Intervistato da Fanpage.it, l'avvocato penalista, esperto in diritto penale minorile e Scienze Forensi, consigliere Pari Opportunità e Commissione Famiglia e Minori dell'Ordine degli Avvocati di Roma Daniele Bocciolini spiega a quale pena potrebbe andare incontro il 17enne, accusato di omicidio volontario e rapina, in sede processuale.

Daniele Bocciolini (foto da Instagram)
Daniele Bocciolini (foto da Instagram)

Quali aggravanti possono essere contestate al 17enne?

Le circostanze aggravanti che possono essere contestate al ragazzo sono varie. Anzitutto l’aggravante della crudeltà, l’aver agito infliggendo una sofferenza ulteriore alla vittima, il cosiddetto “overkilling”, ovvero un accanimento consistito nell’infliggere ben 28 coltellate.

**CONSEGNA:** Indica di quali reati è accusato il 17enne secondo l'estratto.

Testo estratto pagina per pagina:

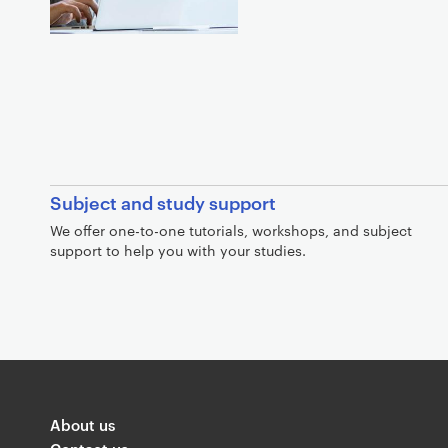
Subject and study support
We offer one-to-one tutorials, workshops, and subject
support to help you with your studies.
G
o
l
About us
d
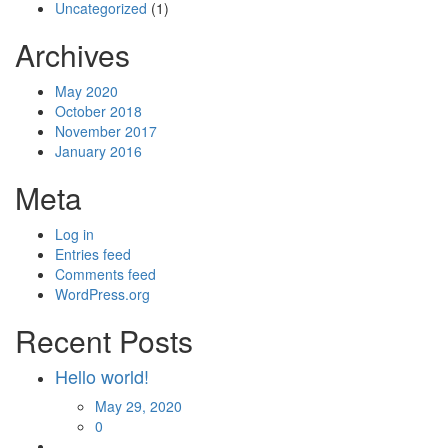
Uncategorized
(1)
Archives
May 2020
October 2018
November 2017
January 2016
Meta
Log in
Entries feed
Comments feed
WordPress.org
Recent Posts
Hello world!
Posted
May 29, 2020
on
0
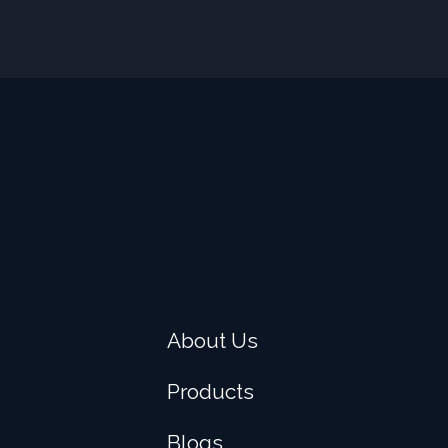
About Us
Products
Blogs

**RISPOSTA:** Di omicidio volontario e rapina.